The new, compact MSR supports the mobility and efficiency components of ACE by reducing pack-out time by two hours per aircraft in addition to reducing the AME cargo footprint by 40 percent; what previously occupied more than 20 pallet positions can now be securely transported using only 12. Taking into account how many pallet positions a C-5 Galaxy cargo aircraft can accommodate, the MSR also saves millions of dollars on transit.

“During ACE operations, the MSR would show up to us when we land at a hub or a spoke location netted and lined to protect the assets,” explained Tech. Sgt. Kyle Davey, 354th AEW alternate mission equipment supervisor. “When it showed up, we would take it from storage to ready-to-go in just a few hours. Anything we would need to configure one aircraft for whatever the mission is, whether its air-to-air, air-to-ground, any capability fits on that one MSR.”
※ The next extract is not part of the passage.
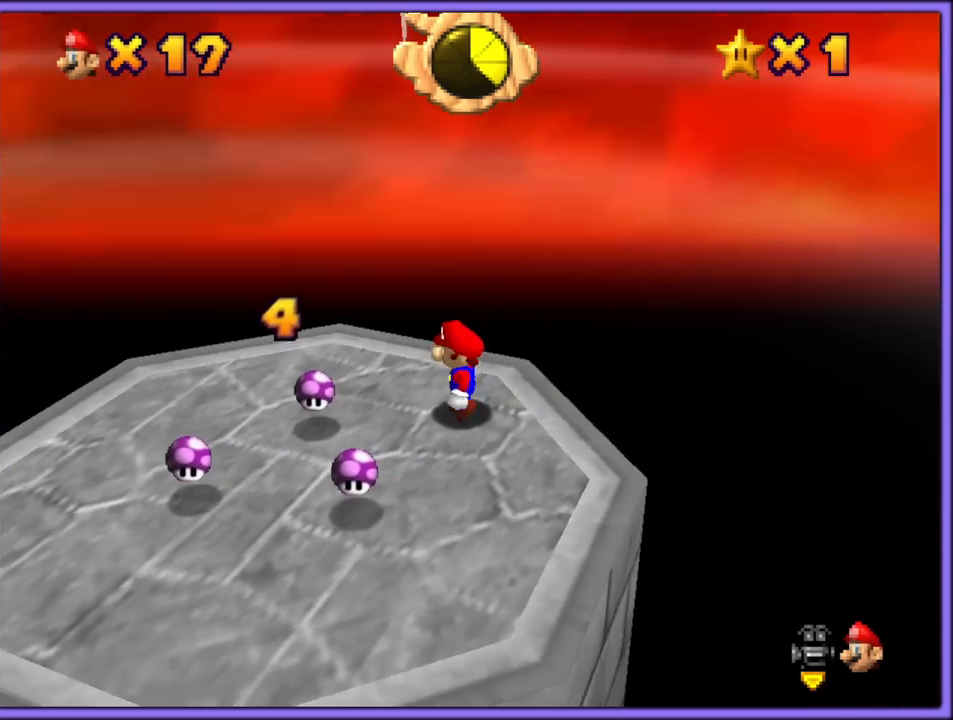
{"dt_ms": 500, "buttons": ["A"], "left_stick": "left", "button_events": [[67, "C_RIGHT", "up"], [150, "C_RIGHT", "down"], [233, "C_RIGHT", "up"], [383, "A", "down"]]}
Davey said the previous method for packing, storing and transporting AME involved wooden crates, individual shipping units, foam padding and bubble wrap. Due to the tendency of items in ISUs to shift during transit, each piece of equipment would need to undergo a comprehensive inspection upon delivery to assess for damage that may have been incurred en route. The MSR holds each piece of equipment securely within its custom-built steel frame, and a quick visual inspection is all it takes to verify the equipment has arrived in good working condition and is ready for use.

“At home station we keep these packed up unless home station training missions need equipment off of them,” explained Davey. “That way when it is time to go, we do a quick inventory to verify everything is on there and then we’re out the door.”